Key finding: The screening arm shows earlier diagnosis times (shift to the left in the curve), demonstrating the lead time effect of screening.

6. Cox Proportional Hazards Model

# Fit Cox model adjusting for age
cox_model <- coxph(surv_obj ~ arm + age, data = cancer_patients)

# Create regression table
cox_table <- tbl_regression(
  cox_model,
  exponentiate = TRUE,  # Show Hazard Ratios (not log-HRs)
  label = list(
    arm ~ "Trial Arm (Screening vs Control)",
    age ~ "Age (per year increase)"
  )
) %>%
  modify_header(estimate ~ "**Hazard Ratio**") %>%
  bold_labels() %>%
  italicize_levels()

cox_table
Characteristic Hazard Ratio 95% CI p-value
Trial Arm (Screening vs Control)


    Control
    Screening 0.95 0.68, 1.32 0.8
Age (per year increase) 1.03 1.00, 1.05 0.020
Abbreviations: CI = Confidence Interval, HR = Hazard Ratio

Interpretation: The hazard ratio for the screening arm represents how much faster/slower diagnoses occur compared to control, adjusted for age.

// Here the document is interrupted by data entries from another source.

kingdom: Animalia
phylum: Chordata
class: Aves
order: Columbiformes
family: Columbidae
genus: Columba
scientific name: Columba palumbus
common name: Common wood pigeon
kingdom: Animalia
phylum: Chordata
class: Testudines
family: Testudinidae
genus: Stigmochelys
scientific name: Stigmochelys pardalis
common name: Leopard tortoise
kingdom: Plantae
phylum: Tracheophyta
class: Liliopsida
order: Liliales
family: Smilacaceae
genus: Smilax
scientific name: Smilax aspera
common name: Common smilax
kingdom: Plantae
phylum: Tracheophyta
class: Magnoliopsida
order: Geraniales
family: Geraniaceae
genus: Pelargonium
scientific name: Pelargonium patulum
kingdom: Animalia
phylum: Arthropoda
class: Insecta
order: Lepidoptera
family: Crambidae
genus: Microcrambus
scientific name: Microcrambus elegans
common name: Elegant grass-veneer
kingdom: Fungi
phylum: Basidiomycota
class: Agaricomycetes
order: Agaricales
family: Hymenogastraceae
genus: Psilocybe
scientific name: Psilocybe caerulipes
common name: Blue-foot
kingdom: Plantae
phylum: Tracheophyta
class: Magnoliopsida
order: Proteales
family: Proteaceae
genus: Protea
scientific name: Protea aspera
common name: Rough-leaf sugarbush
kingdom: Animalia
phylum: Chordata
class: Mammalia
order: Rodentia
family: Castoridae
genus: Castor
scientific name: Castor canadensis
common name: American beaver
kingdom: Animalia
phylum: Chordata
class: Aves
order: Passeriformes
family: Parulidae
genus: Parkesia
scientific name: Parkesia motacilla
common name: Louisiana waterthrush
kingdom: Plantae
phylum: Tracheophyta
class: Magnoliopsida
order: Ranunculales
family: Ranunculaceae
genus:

7. Missing Data Assessment

# Summarize missingness patterns
missing_summary <- trial_data %>%
  summarise(
    n_patients = n(),
    # PSA missing (should be 100% in control, some % in screening)
    psa_missing_overall = mean(is.na(psa_baseline)),
    psa_missing_screening = mean(is.na(psa_baseline[arm == "Screening"])),
    psa_missing_control = mean(is.na(psa_baseline[arm == "Control"])),
    # Loss to follow-up
    lost_to_fu = mean(lost_to_followup),
    .groups = 'drop'
  )

# Display
cat("### Missing Data Summary\n")
## ### Missing Data Summary
cat("Total patients:", missing_summary$n_patients, "\n")
## Total patients: 2000
cat("Overall PSA missing:", round(missing_summary$psa_missing_overall*100, 1), "%\n")
## Overall PSA missing: 51 %
cat("PSA missing in screening arm:", round(missing_summary$psa_missing_screening*100, 1), "%\n")
## PSA missing in screening arm: 0 %
cat("PSA missing in control arm:", round(missing_summary$psa_missing_control*100, 1), "%\n")
## PSA missing in control arm: 100 %
cat("Lost to follow-up:", round(missing_summary$lost_to_fu*100, 1), "%\n")
## Lost to follow-up: 30.5 %

8. Limitations and Next Steps

This simulation has several limitations that mirror real trial challenges:

  1. Simplified cancer biology: Real prostate cancer has more complex progression
  2. Missing data mechanisms: Our simulation uses simplified missingness patterns
  3. Competing risks: Death from other causes isn’t fully modeled

Next analytical steps: - Add competing risks analysis - Model interval-censoring (diagnoses only known at biopsy times) - Conduct power calculations based on these results

9. Reproducibility

All code for this analysis is available. To reproduce: 1. Run 01_simulate_trial_data.R to generate data 2. Run this R Markdown document (03_report.Rmd)

Analysis performed using R version 4.5.2 with key packages: tidyverse (2.0.0), survival (3.8.3).